Con muy pocos libros –una novela y un puñado de cuentos–, Salinger supo ganarse una increíble cantidad de adeptos. Si algo contribuyó a crear su fama de mito fue su encierro, casi una clandestinidad absoluta, en una casa en New Hampshire, alejado del mundanal ruido, cuidando su privacidad con un celo de lobo estepario. Esta actitud se justifica en un sensato juicio de Salinger: la intimidad de un escritor cuenta menos que su obra. Es decir, todas las anécdotas que Maynard cuenta podrían servir de base para la creación de una ficción salingeriana son “reales”, pero Maynard ignora que una autobiografía es, inevitablemente, siempre, una ficción. Sien la vida replica gestos Salinger, al contarlos, la chica Salinger más bien se aproxima a la revista People.
Se puede discrepar con Salinger en su visión idealista de los teenagers. Sus héroes no tienen ni la densidad del personaje dostoiewskiano de Un adolescente ni tampoco la picardía de David Copperfield. El pathos de iniciación desdichada de estos enfermitos está filtrado siempre por un pretencioso aire de superioridad mental: chicos talentosos que están por encima de las cuestiones cotidianas, aunque puedan rozarlas. Sin embargo, aunque varias de sus tramas puedan hoy resultar ñoñas, su prosa despierta todavía asombro y es en su tenacidad poética en la construcción de imágenes donde residen los hallazgos.

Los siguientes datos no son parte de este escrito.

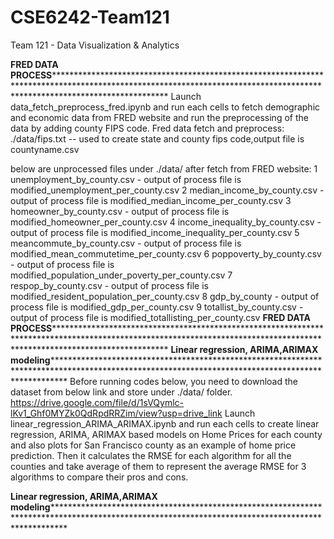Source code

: # CSE6242-Team121
Team 121 - Data Visualization &amp; Analytics

********************************************************************FRED DATA PROCESS*********************************************************************************************************************************************************************************************************************************************
Launch data_fetch_preprocess_fred.ipynb 
and run each cells to fetch demographic and economic data from FRED website and run the preprocessing of the data by adding county FIPS code.
Fred data fetch and preprocess:
./data/fips.txt -- used to create state and county fips code,output file is countyname.csv

below are unprocessed files under ./data/ after fetch from FRED website:
1 unemployment_by_county.csv - output of process file is modified_unemployment_per_county.csv
2 median_income_by_county.csv - output of process file is modified_median_income_per_county.csv
3 homeowner_by_county.csv - output of process file is modified_homeowner_per_county.csv
4 income_inequality_by_county.csv - output of process file is modified_income_inequality_per_county.csv
5 meancommute_by_county.csv - output of process file is modified_mean_commutetime_per_county.csv
6 poppoverty_by_county.csv - output of process file is modified_population_under_poverty_per_county.csv
7 respop_by_county.csv - output of process file is modified_resident_population_per_county.csv
8 gdp_by_county - output of process file is modified_gdp_per_county.csv
9 totallist_by_county.csv - output of process file is modified_totallisting_per_county.csv
********************************************************************FRED DATA PROCESS*********************************************************************************************************************************************************************************************************************************************
********************************************************************Linear regression, ARIMA,ARIMAX modeling**********************************************************************************************************************************************************************************************************************
Before running codes below, you need to download the dataset from below link and store under ./data/ folder.
https://drive.google.com/file/d/1sVQymlc-lKv1_Ghf0MYZk0QdRpdRRZim/view?usp=drive_link
Launch linear_regression_ARIMA_ARIMAX.ipynb and run each cells to create linear regression, ARIMA, ARIMAX based models on Home Prices for each county and also plots for San Francisco county as an example of home price prediction. Then it calculates the RMSE for each algorithm for all the counties and take average of them to represent the average RMSE for 3 algorithms to compare their pros and cons.




********************************************************************Linear regression, ARIMA,ARIMAX modeling**********************************************************************************************************************************************************************************************************************


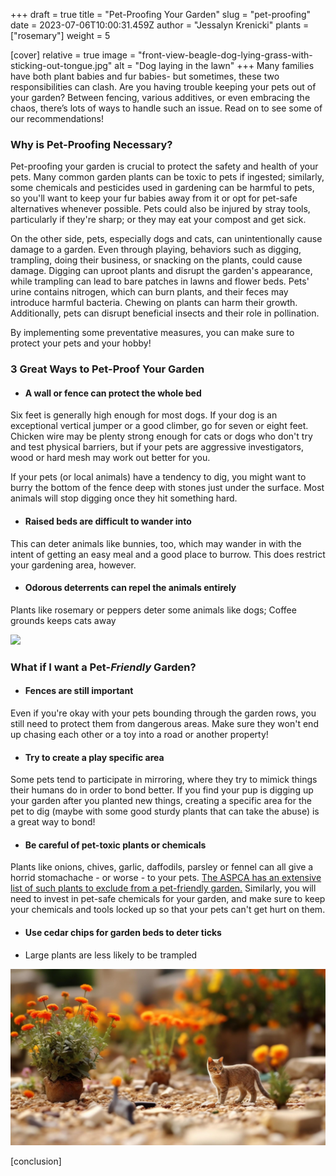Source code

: +++
draft = true
title = "Pet-Proofing Your Garden"
slug = "pet-proofing"
date = 2023-07-06T10:00:31.459Z
author = "Jessalyn Krenicki"
plants = ["rosemary"]
weight = 5

[cover]
relative = true
image = "front-view-beagle-dog-lying-grass-with-sticking-out-tongue.jpg"
alt = "Dog laying in the lawn"
+++
Many families have both plant babies and fur babies- but sometimes, these two responsibilities can clash. Are you having trouble keeping your pets out of your garden? Between fencing, various additives, or even embracing the chaos, there’s lots of ways to handle such an issue. Read on to see some of our recommendations!

### Why is Pet-Proofing Necessary?

Pet-proofing your garden is crucial to protect the safety and health of your pets. Many common garden plants can be toxic to pets if ingested; similarly, some chemicals and pesticides used in gardening can be harmful to pets, so you'll want to keep your fur babies away from it or opt for pet-safe alternatives whenever possible. Pets could also be injured by stray tools, particularly if they're sharp; or they may eat your compost and get sick.

On the other side, pets, especially dogs and cats, can unintentionally cause damage to a garden. Even through playing, behaviors such as digging, trampling, doing their business, or snacking on the plants, could cause damage. Digging can uproot plants and disrupt the garden's appearance, while trampling can lead to bare patches in lawns and flower beds. Pets' urine contains nitrogen, which can burn plants, and their feces may introduce harmful bacteria. Chewing on plants can harm their growth. Additionally, pets can disrupt beneficial insects and their role in pollination.

By implementing some preventative measures, you can make sure to protect your pets and your hobby!

### 3 Great Ways to Pet-Proof Your Garden

* #### A wall or fence can protect the whole bed

Six feet is generally high enough for most dogs. If your dog is an exceptional vertical jumper or a good climber, go for seven or eight feet. Chicken wire may be plenty strong enough for cats or dogs who don't try and test physical barriers, but if your pets are aggressive investigators, wood or hard mesh may work out better for you.

If your pets (or local animals) have a tendency to dig, you might want to burry the bottom of the fence deep with stones just under the surface. Most animals will stop digging once they hit something hard.

* #### Raised beds are difficult to wander into

This can deter animals like bunnies, too, which may wander in with the intent of getting an easy meal and a good place to burrow. This does restrict your gardening area, however.

* #### Odorous deterrents can repel the animals entirely

Plants like rosemary or peppers deter some animals like dogs; Coffee grounds keeps cats away

![](whats-down-here-high-angle-shot-adorable-young-jack-russell-digging-hole-ground-outside.jpg)

### What if I want a Pet-*Friendly* Garden?

* #### Fences are still important

Even if you're okay with your pets bounding through the garden rows, you still need to protect them from dangerous areas. Make sure they won't end up chasing each other or a toy into a road or another property!

* #### Try to create a play specific area

Some pets tend to participate in mirroring, where they try to mimick things their humans do in order to bond better. If you find your pup is digging up your garden after you planted new things, creating a specific area for the pet to dig (maybe with some good sturdy plants that can take the abuse) is a great way to bond!

* #### Be careful of pet-toxic plants or chemicals

Plants like onions, chives, garlic, daffodils, parsley or fennel can all give a horrid stomachache - or worse - to your pets.  [The ASPCA has an extensive list of such plants to exclude from a pet-friendly garden.](https://www.aspca.org/pet-care/animal-poison-control/toxic-and-non-toxic-plants) Similarly, you will need to invest in pet-safe chemicals for your garden, and make sure to keep your chemicals and tools locked up so that your pets can't get hurt on them.

* #### Use cedar chips for garden beds to deter ticks



* Large plants are less likely to be trampled

![](cat-garden-with-flowers.jpg)

\[conclusion]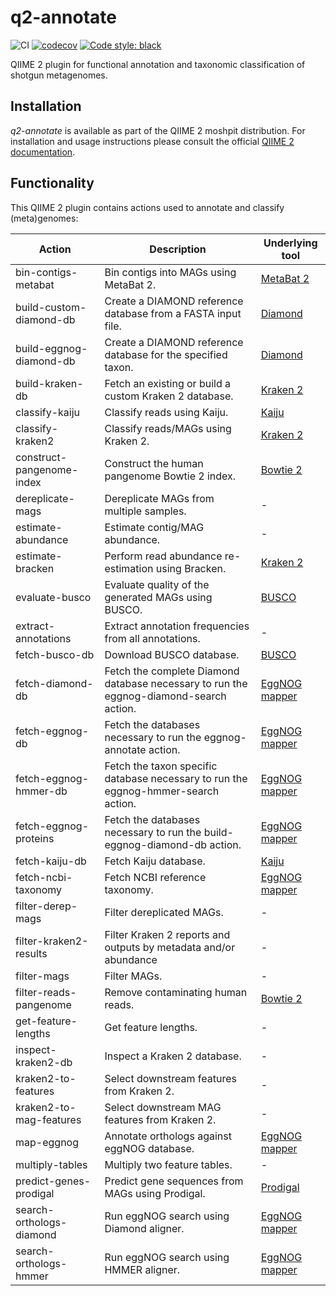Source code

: # q2-annotate
![CI](https://github.com/bokulich-lab/q2-annotate/actions/workflows/ci.yaml/badge.svg)
[![codecov](https://codecov.io/gh/bokulich-lab/q2-annotate/graph/badge.svg?token=PSCAYJUP01)](https://codecov.io/gh/bokulich-lab/q2-annotate)
[![Code style: black](https://img.shields.io/badge/code%20style-black-000000.svg)](https://github.com/psf/black)

QIIME 2 plugin for functional annotation and taxonomic classification of shotgun metagenomes.

## Installation
_q2-annotate_ is available as part of the QIIME 2 moshpit distribution. For installation and usage instructions please consult the official [QIIME 2 documentation](https://docs.qiime2.org).

## Functionality
This QIIME 2 plugin contains actions used to annotate and classify (meta)genomes:

| Action                    | Description                                                                            | Underlying tool       |
|---------------------------|----------------------------------------------------------------------------------------|-----------------------|
| bin-contigs-metabat       | Bin contigs into MAGs using MetaBat 2.                                                 | [MetaBat 2](https://bitbucket.org/berkeleylab/metabat/src/master/) |
| build-custom-diamond-db   | Create a DIAMOND reference database from a FASTA input file.                           | [Diamond](https://github.com/bbuchfink/diamond) |
| build-eggnog-diamond-db   | Create a DIAMOND reference database for the specified taxon.                           | [Diamond](https://github.com/bbuchfink/diamond) |
| build-kraken-db           | Fetch an existing or build a custom Kraken 2 database.                                 | [Kraken 2](https://ccb.jhu.edu/software/kraken2/)      |
| classify-kaiju            | Classify reads using Kaiju.                                                            | [Kaiju](https://bioinformatics-centre.github.io/kaiju/) |
| classify-kraken2          | Classify reads/MAGs using Kraken 2.                                                    | [Kraken 2](https://ccb.jhu.edu/software/kraken2/)      |
| construct-pangenome-index | Construct the human pangenome Bowtie 2 index.                                          | [Bowtie 2](https://bowtie-bio.sourceforge.net/bowtie2/index.shtml) |
| dereplicate-mags          | Dereplicate MAGs from multiple samples.                                                | - |
| estimate-abundance        | Estimate contig/MAG abundance.                                                         | - |
| estimate-bracken          | Perform read abundance re-estimation using Bracken.                                    | [Kraken 2](https://ccb.jhu.edu/software/bracken/) |
| evaluate-busco            | Evaluate quality of the generated MAGs using BUSCO.                                    | [BUSCO](https://busco.ezlab.org) |
| extract-annotations       | Extract annotation frequencies from all annotations.                                   | - |
| fetch-busco-db            | Download BUSCO database.                                                               | [BUSCO](https://busco.ezlab.org) |
| fetch-diamond-db          | Fetch the complete Diamond database necessary to run the eggnog-diamond-search action. | [EggNOG mapper](https://github.com/eggnogdb/eggnog-mapper) |
| fetch-eggnog-db           | Fetch the databases necessary to run the eggnog-annotate action.                       | [EggNOG mapper](https://github.com/eggnogdb/eggnog-mapper) |
| fetch-eggnog-hmmer-db     | Fetch the taxon specific database necessary to run the eggnog-hmmer-search action.     | [EggNOG mapper](https://github.com/eggnogdb/eggnog-mapper) |
| fetch-eggnog-proteins     | Fetch the databases necessary to run the build-eggnog-diamond-db action.               | [EggNOG mapper](https://github.com/eggnogdb/eggnog-mapper) |
| fetch-kaiju-db            | Fetch Kaiju database.                                                                  | [Kaiju](https://bioinformatics-centre.github.io/kaiju/) |
| fetch-ncbi-taxonomy       | Fetch NCBI reference taxonomy.                                                         | [EggNOG mapper](https://github.com/eggnogdb/eggnog-mapper) |
| filter-derep-mags         | Filter dereplicated MAGs.                                                              | - |
| filter-kraken2-results    | Filter Kraken 2 reports and outputs by metadata and/or abundance                       | - |
| filter-mags               | Filter MAGs.                                                                           | - |
| filter-reads-pangenome    | Remove contaminating human reads.                                                      | [Bowtie 2](https://bowtie-bio.sourceforge.net/bowtie2/index.shtml) |
| get-feature-lengths       | Get feature lengths.                                                                   | - |
| inspect-kraken2-db        | Inspect a Kraken 2 database.                                                           | - |
| kraken2-to-features       | Select downstream features from Kraken 2.                                              | - |
| kraken2-to-mag-features   | Select downstream MAG features from Kraken 2.                                          | - |
| map-eggnog                | Annotate orthologs against eggNOG database.                                            | [EggNOG mapper](https://github.com/eggnogdb/eggnog-mapper) |
| multiply-tables           | Multiply two feature tables.                                                           | - |
| predict-genes-prodigal    | Predict gene sequences from MAGs using Prodigal.                                       | [Prodigal](https://github.com/hyattpd/Prodigal) |
| search-orthologs-diamond  | Run eggNOG search using Diamond aligner.                                               | [EggNOG mapper](https://github.com/eggnogdb/eggnog-mapper) |
| search-orthologs-hmmer    | Run eggNOG search using HMMER aligner.                                                 | [EggNOG mapper](https://github.com/eggnogdb/eggnog-mapper) |
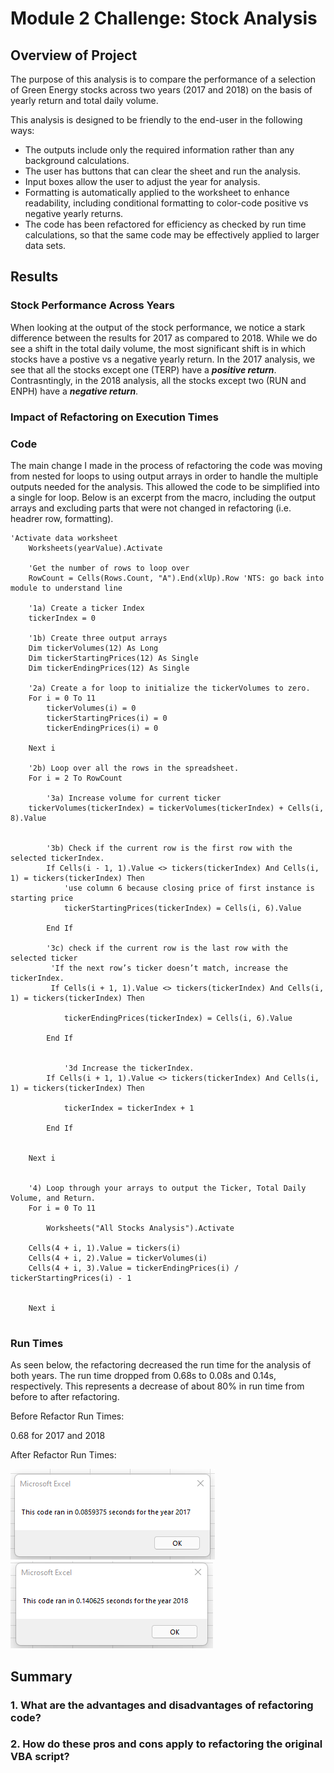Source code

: # Module 2 Challenge: Stock Analysis 

## Overview of Project
The purpose of this analysis is to compare the performance of a selection of Green Energy stocks across two years (2017 and 2018) on the basis of yearly return and total daily volume. 

This analysis is designed to be friendly to the end-user in the following ways: 
* The outputs include only the required information rather than any background calculations.
* The user has buttons that can clear the sheet and run the analysis.
* Input boxes allow the user to adjust the year for analysis. 
* Formatting is automatically applied to the worksheet to enhance readability, including conditional formatting to color-code positive vs negative yearly returns.
* The code has been refactored for efficiency as checked by run time calculations, so that the same code may be effectively applied to larger data sets. 


## Results
### Stock Performance Across Years
When looking at the output of the stock performance, we notice a stark difference between the results for 2017 as compared to 2018. While we do see a shift in the total daily volume, the most significant shift is in which stocks have a postive vs a negative yearly return. In the 2017 analysis, we see that all the stocks except one (TERP) have a ***positive return***. Contrasntingly, in the 2018 analysis, all the stocks except two (RUN and ENPH) have a ***negative return***. 

### Impact of Refactoring on Execution Times
### Code 
The main change I made in the process of refactoring the code was moving from nested for loops to using output arrays in order to handle the multiple outputs needed for the analysis. This allowed the code to be simplified into a single for loop.  Below is an excerpt from the macro, including the output arrays and excluding parts that were not changed in refactoring (i.e. headrer row, formatting).


```
'Activate data worksheet
    Worksheets(yearValue).Activate
    
    'Get the number of rows to loop over
    RowCount = Cells(Rows.Count, "A").End(xlUp).Row 'NTS: go back into module to understand line
    
    '1a) Create a ticker Index
    tickerIndex = 0

    '1b) Create three output arrays
    Dim tickerVolumes(12) As Long
    Dim tickerStartingPrices(12) As Single
    Dim tickerEndingPrices(12) As Single
    
    '2a) Create a for loop to initialize the tickerVolumes to zero.
    For i = 0 To 11
        tickerVolumes(i) = 0
        tickerStartingPrices(i) = 0
        tickerEndingPrices(i) = 0
    
    Next i
        
    '2b) Loop over all the rows in the spreadsheet.
    For i = 2 To RowCount
    
        '3a) Increase volume for current ticker
    tickerVolumes(tickerIndex) = tickerVolumes(tickerIndex) + Cells(i, 8).Value
        
        
        '3b) Check if the current row is the first row with the selected tickerIndex.
        If Cells(i - 1, 1).Value <> tickers(tickerIndex) And Cells(i, 1) = tickers(tickerIndex) Then
            'use column 6 because closing price of first instance is starting price
            tickerStartingPrices(tickerIndex) = Cells(i, 6).Value
            
        End If
        
        '3c) check if the current row is the last row with the selected ticker
         'If the next row’s ticker doesn’t match, increase the tickerIndex.
         If Cells(i + 1, 1).Value <> tickers(tickerIndex) And Cells(i, 1) = tickers(tickerIndex) Then
         
            tickerEndingPrices(tickerIndex) = Cells(i, 6).Value
            
        End If
        
        
            '3d Increase the tickerIndex.
        If Cells(i + 1, 1).Value <> tickers(tickerIndex) And Cells(i, 1) = tickers(tickerIndex) Then
            
            tickerIndex = tickerIndex + 1
            
        End If
    
    
    Next i
    
    
    '4) Loop through your arrays to output the Ticker, Total Daily Volume, and Return.
    For i = 0 To 11
        
        Worksheets("All Stocks Analysis").Activate
    
    Cells(4 + i, 1).Value = tickers(i)
    Cells(4 + i, 2).Value = tickerVolumes(i)
    Cells(4 + i, 3).Value = tickerEndingPrices(i) / tickerStartingPrices(i) - 1
   
        
    Next i
    
```


### Run Times 
As seen below, the refactoring decreased the run time for the analysis of both years. The run time dropped from 0.68s to 0.08s and 0.14s, respectively. This represents a decrease of about 80% in run time from before to after refactoring. 

Before Refactor Run Times:

0.68 for 2017 and 2018

After Refactor Run Times:

![2017 Run Time](Resources/VBA_Challenge_2017.png.png)
![2018 Run Time](Resources/VBA_Challenge_2018.png.png)

## Summary

### 1. What are the advantages and disadvantages of refactoring code?

### 2. How do these pros and cons apply to refactoring the original VBA script?
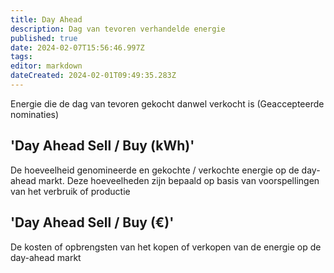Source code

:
 ```yaml
---
title: Day Ahead
description: Dag van tevoren verhandelde energie
published: true
date: 2024-02-07T15:56:46.997Z
tags: 
editor: markdown
dateCreated: 2024-02-01T09:49:35.283Z
---
```


Energie die de dag van tevoren gekocht danwel verkocht is (Geaccepteerde nominaties)

## 'Day Ahead Sell / Buy (kWh)'

De hoeveelheid genomineerde en gekochte / verkochte energie op de day-ahead markt. Deze hoeveelheden zijn bepaald op basis van voorspellingen van het verbruik of productie

## 'Day Ahead Sell / Buy (€)'

De kosten of opbrengsten van het kopen of verkopen van de energie op de day-ahead markt
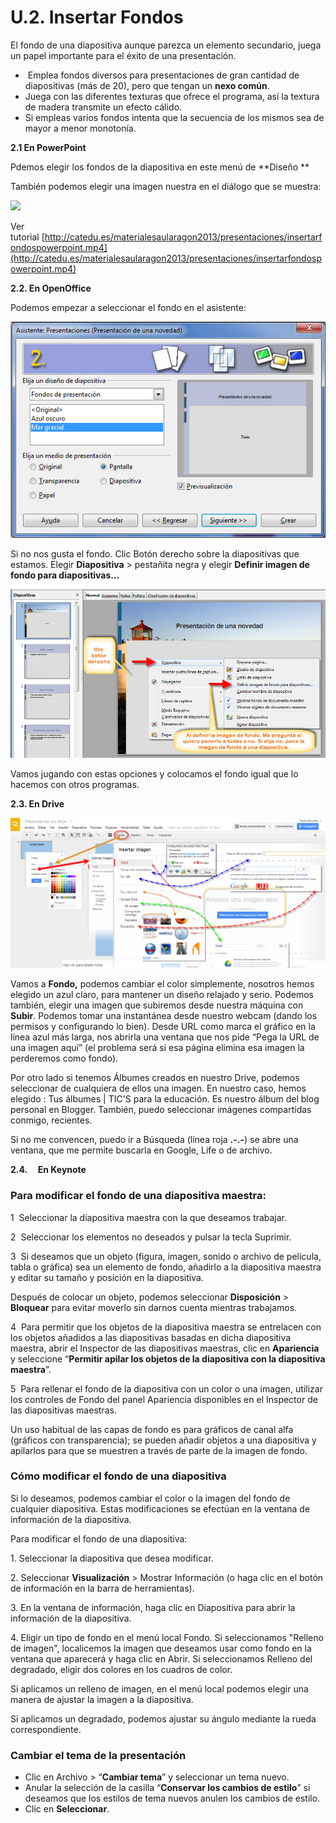# U.2. Insertar Fondos

El fondo de una diapositiva aunque parezca un elemento secundario, juega un papel importante para el éxito de una presentación.

*    Emplea fondos diversos para presentaciones de gran cantidad de diapositivas (más de 20), pero que tengan un **nexo común**.
*   Juega con las diferentes texturas que ofrece el programa, así la textura de madera transmite un efecto cálido.
*   Si empleas varios fondos intenta que la secuencia de los mismos sea de mayor a menor monotonía.

**2.1 En PowerPoint**

Pdemos elegir los fondos de la diapositiva en este menú de **Diseño **

También podemos elegir una imagen nuestra en el diálogo que se muestra:


![](img/fondo.png)






Ver tutorial [http://catedu.es/materialesaularagon2013/presentaciones/insertarfondospowerpoint.mp4](http://catedu.es/materialesaularagon2013/presentaciones/insertarfondospowerpoint.mp4)

**2.2. En OpenOffice**

Podemos empezar a seleccionar el fondo en el asistente:


![Poner fondo desde Asistente OpenOffice](img/asistenteopenfondo.png "Fondo Asistente Presentaciones Impress")






Si no nos gusta el fondo. Clic Botón derecho sobre la diapositivas que estamos. Elegir **Diapositiva** \> pestañita negra y elegir **Definir imagen de fondo para diapositivas…**


**![Definir imagen de fondo OpenOffice](img/fondo_en_openoffice.png "Imagen Fondo Impress")**






Vamos jugando con estas opciones y colocamos el fondo igual que lo hacemos con otros programas.

**2.3. En Drive**


**![Insertar Fondo en Google Drive](img/insertarfondodrive.png "Fondo Drive Presentaciones")**






Vamos a **Fondo,** podemos cambiar el color simplemente, nosotros hemos elegido un azul claro, para mantener un diseño relajado y serio. Podemos también, elegir una imagen que subiremos desde nuestra máquina con **Subir**. Podemos tomar una instantánea desde nuestro webcam (dando los permisos y configurando lo bien). Desde URL como marca el gráfico en la línea azul más larga, nos abrirla una ventana que nos pide “Pega la URL de una imagen aquí” (el problema será si esa página elimina esa imagen la perderemos como fondo).

Por otro lado si tenemos Álbumes creados en nuestro Drive, podemos seleccionar de cualquiera de ellos una imagen. En nuestro caso, hemos elegido : Tus álbumes | TIC'S para la educación. Es nuestro álbum del blog personal en Blogger. También, puedo seleccionar imágenes compartidas conmigo, recientes.

Si no me convencen, puedo ir a Búsqueda (línea roja **.-.-**) se abre una ventana, que me permite buscarla en Google, Life o de archivo.

**2.4.     En Keynote**

### **Para modificar el fondo de una diapositiva maestra:**

1  Seleccionar la diapositiva maestra con la que deseamos trabajar.

2  Seleccionar los elementos no deseados y pulsar la tecla Suprimir.

3  Si deseamos que un objeto (figura, imagen, sonido o archivo de película, tabla o gráfica) sea un elemento de fondo, añadirlo a la diapositiva maestra y editar su tamaño y posición en la diapositiva.

Después de colocar un objeto, podemos seleccionar **Disposición** \> **Bloquear** para evitar moverlo sin darnos cuenta mientras trabajamos.

4  Para permitir que los objetos de la diapositiva maestra se entrelacen con los objetos añadidos a las diapositivas basadas en dicha diapositiva maestra, abrir el Inspector de las diapositivas maestras, clic en **Apariencia** y seleccione “**Permitir apilar los objetos de la diapositiva con la diapositiva maestra**”.

5  Para rellenar el fondo de la diapositiva con un color o una imagen, utilizar los controles de Fondo del panel Apariencia disponibles en el Inspector de las diapositivas maestras.

Un uso habitual de las capas de fondo es para gráficos de canal alfa (gráficos con transparencia); se pueden añadir objetos a una diapositiva y apilarlos para que se muestren a través de parte de la imagen de fondo.

### **Cómo modificar el fondo de una diapositiva**

Si lo deseamos, podemos cambiar el color o la imagen del fondo de cualquier diapositiva. Estas modificaciones se efectúan en la ventana de información de la diapositiva.

Para modificar el fondo de una diapositiva:

1\. Seleccionar la diapositiva que desea modificar.

2\. Seleccionar **Visualización** \> Mostrar Información (o haga clic en el botón de información en la barra de herramientas).

3\. En la ventana de información, haga clic en Diapositiva para abrir la información de la diapositiva.

4\. Eligir un tipo de fondo en el menú local Fondo. Si seleccionamos "Relleno de imagen", localicemos la imagen que deseamos usar como fondo en la ventana que aparecerá y haga clic en Abrir. Si seleccionamos Relleno del degradado, eligir dos colores en los cuadros de color.

Si aplicamos un relleno de imagen, en el menú local podemos elegir una manera de ajustar la imagen a la diapositiva.

Si aplicamos un degradado, podemos ajustar su ángulo mediante la rueda correspondiente.





### Cambiar el tema de la presentación

*   Clic en Archivo > “**Cambiar tema**” y seleccionar un tema nuevo.
*   Anular la selección de la casilla “**Conservar los cambios de estilo**” si deseamos que los estilos de tema nuevos anulen los cambios de estilo.
*   Clic en **Seleccionar**.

A veces, algún feligrés escapa de su control como Mark David Chapman, que pasó de leer El cazador oculto a acribillar a John Lennon. A veces, como ahora, una feligresa pretende un ajuste de cuentas. La historia que cuenta Maynard es tramposa. Propone una autobiografía, pero desemboca en chismerío: una rabieta de american way of life con chica bonita, inteligente y sufrida y final feliz. Porque al final, la chica se libra de ese monstruo que la cautivó en su juventud, se convierte en escritora popular y supera su anorexia. Pero nada de lo que puede contar Maynard tiene el mínimo interés en la medida en que, como ella misma ha dicho, lo más importante que le pasó en la vida fue su relación con el escritor. Sin alcanzar siquiera la chispa de Erica Jong –esa especialista en alcobas que sabía sacarle jugo a la mínima arruga de una sábana–, Maynard escribe con la pereza y la falta de ideas típicas de un periodismo que urde el prejuicio con la autoayuda. Podría conjeturarse que en esos meses escasos que pasó junto a Salinger Maynard debió absorber algunos secretos del arte de narrar. Pero no: la marca del genio, está comprobado, no se transmite por vía sexual.